After 1918, when the Japanese immigration to the Philippines set in, most Americans sold their land to the Nipponese or hired Japanese as farm managers. So, when the invasion came in 1941, the Japanese found 20,000 of their countrymen already settled in and familiar with Mindanao roads, resources, and the whereabouts of Americans on the island. Japanese who worked in the fields went into the ranks when the Japanese Army came. This was long-range planning by the Japanese.
From the Philippine iron mines, ore was going to Japan at the rate of nearly 1,192,000 tons a year in pre-war times. On the Surigao Peninsula of Mindanao lies one of Asia's largest known iron deposits, estimated at 1 billion tons.
When the Philippine gold boom started in 1935 and the islands became one of the world's leading gold producers, prospectors flocked to Mindanao and by 1941, the Philippine Islands had become one of the world's greatest gold producing regions. The Japanese would end up working these gold mines for over 3-1/2 years while they occupied the islands.
Just before noon on December 8, 1941, Japanese bombers destroyed half of the U.S. Army Air Force on the ground at Clark Field, north of Manila and seized air superiority over the Philippines. The Japanese seized the southern Philippines not only for the iron and gold mines, but also for it's strategic location. There they massed naval forces at Davao for the invasion of the Dutch East Indies.
Of all the materials Japan's Merchant Marines brought to the homeland, none was more crucial than oil. In fact, the main reason the Japanese went to war was because of the oil embargo against them. As the Japanese war machine continued to steamroll through countries, the Japanese turned their eyes to the extensive oil fields of the Dutch East Indies. In 1940, the Dutch colony produced just under 8 million tons of petroleum. In 1941, Japanese planners expected the Dutch and British to demolish these walls as they retreated. The Japanese managed to restore production up to 78% of 1940 levels in two years. Tankers brought in 82% of the petroleum needed to drive the Imperial Army and Navy. The Japanese knew they needed a quick victory or all would be lost. The length of the war and the increasing U.S. submarine attacks on merchant ships and tankers stopped the flow of oil and slowed down a fast-moving Japan.
Warned by Pearl Harbor code breakers of Yamamotos' coming invasion in 1942 at Midway, the U.S. forces prepared an ambush on the Japanese fleet. The U.S. striking force managed to sink major carriers and heavy cruisers, resulting in an American victory. The battle of Midway in June 1942 turned the tide of the war.

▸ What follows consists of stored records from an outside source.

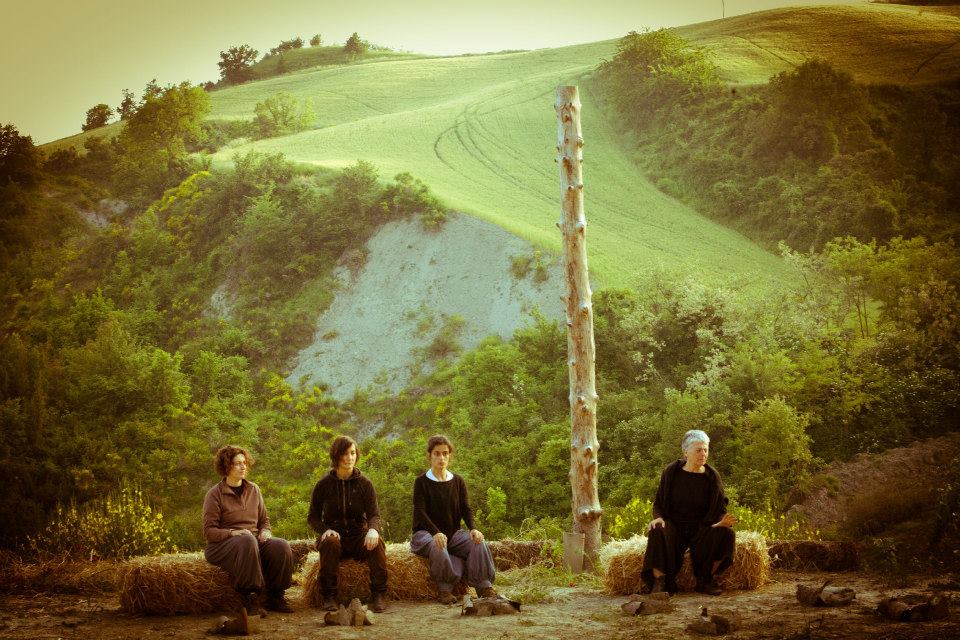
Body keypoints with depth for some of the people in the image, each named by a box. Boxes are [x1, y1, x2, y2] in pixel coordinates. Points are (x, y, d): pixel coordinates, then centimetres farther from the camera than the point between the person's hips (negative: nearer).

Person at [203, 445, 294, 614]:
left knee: (281, 546, -25)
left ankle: (275, 597, -13)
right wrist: (233, 533, -23)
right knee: (247, 541, -39)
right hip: (223, 544, -5)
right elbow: (209, 531, -7)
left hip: (255, 540, 5)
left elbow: (264, 520, 23)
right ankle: (250, 597, -35)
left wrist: (265, 532, -1)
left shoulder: (253, 490, 16)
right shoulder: (215, 494, -1)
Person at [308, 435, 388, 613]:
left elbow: (374, 513, -3)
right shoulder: (324, 484, 1)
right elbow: (313, 517, 5)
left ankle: (378, 595, -24)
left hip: (359, 535, 1)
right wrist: (325, 530, -18)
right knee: (330, 543, -35)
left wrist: (373, 529, -28)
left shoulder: (364, 483, 3)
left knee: (376, 543, -31)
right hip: (334, 534, 0)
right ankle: (329, 596, -26)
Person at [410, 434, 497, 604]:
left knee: (478, 542, -24)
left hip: (453, 533, 4)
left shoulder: (458, 482, 11)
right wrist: (436, 533, -32)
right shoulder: (421, 482, -3)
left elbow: (466, 509, 5)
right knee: (438, 546, -39)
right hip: (426, 533, -4)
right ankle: (444, 589, -27)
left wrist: (473, 529, -18)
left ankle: (484, 586, -24)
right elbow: (420, 512, -14)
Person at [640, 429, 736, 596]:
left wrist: (720, 522, -26)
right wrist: (658, 518, -21)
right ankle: (659, 582, -29)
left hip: (701, 528, 2)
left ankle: (705, 580, -10)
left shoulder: (712, 476, -1)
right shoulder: (672, 471, -2)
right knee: (658, 532, -35)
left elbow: (720, 509, -1)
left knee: (726, 533, -26)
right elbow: (658, 502, 3)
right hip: (673, 525, -2)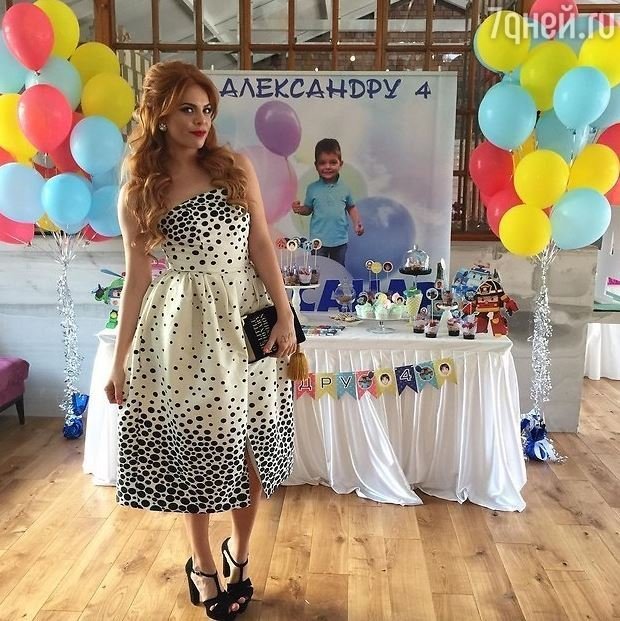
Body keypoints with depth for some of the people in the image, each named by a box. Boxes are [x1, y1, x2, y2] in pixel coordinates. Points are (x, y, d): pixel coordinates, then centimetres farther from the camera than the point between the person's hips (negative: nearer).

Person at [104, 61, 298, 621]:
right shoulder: (138, 192, 0)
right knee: (195, 446, 9)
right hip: (184, 327, -1)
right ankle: (202, 565, 31)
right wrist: (120, 358, 1)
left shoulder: (236, 168, 3)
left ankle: (239, 552, 32)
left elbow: (262, 246, 2)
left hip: (245, 318, 1)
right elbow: (137, 279, 2)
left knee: (249, 443, 7)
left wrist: (285, 317, -4)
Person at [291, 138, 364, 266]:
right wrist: (299, 209, -16)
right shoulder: (312, 188, -4)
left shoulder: (344, 188, -2)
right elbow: (308, 209, 5)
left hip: (340, 240, 1)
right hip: (318, 240, -1)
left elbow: (351, 207, 10)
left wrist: (357, 223, -4)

Japan's hope of winning the war began to slip from their grasp. U.S. forces continued to sink merchant ships and tankers, causing Japan's war vessels to be used in moving much needed natural resources. Until 1942, the loot of conquered nations was shipped directly to Japan; after that, the pressure from American Naval forces in the Pacific caused the loot to be shipped to the Philippines for safekeeping. The Philippines offered a safe repository for the gold. An elite Japanese engineering battalion systematically buried the accumulated fortune throughout the Philippines, in hundreds of different locations in order to protect this huge hoard of gold. General "Tiger of Malaya" Yamashita, whose name was given to the buried treasure, surrendered on August 15, 1945 in the Philippines, after loosing 200 thousand men. General Tomoyuki Yamashita was hanged in 1946 for war crimes. In truth, General MacArthur was taking revenge on what was probably the best general the Japanese had, for the humiliation the Japanese had caused him early in the war.
Admiral Kodama, a member of the Dark Ocean Society, in charge of looting all the conquered countries and the real force behind the burial of the treasure, paid a $200 million bribe (in gold bullion) to the OSS and was released, as well as about 50 of his closest friends and allies. He returned years later to the Philippines to retrieve some of the buried gold.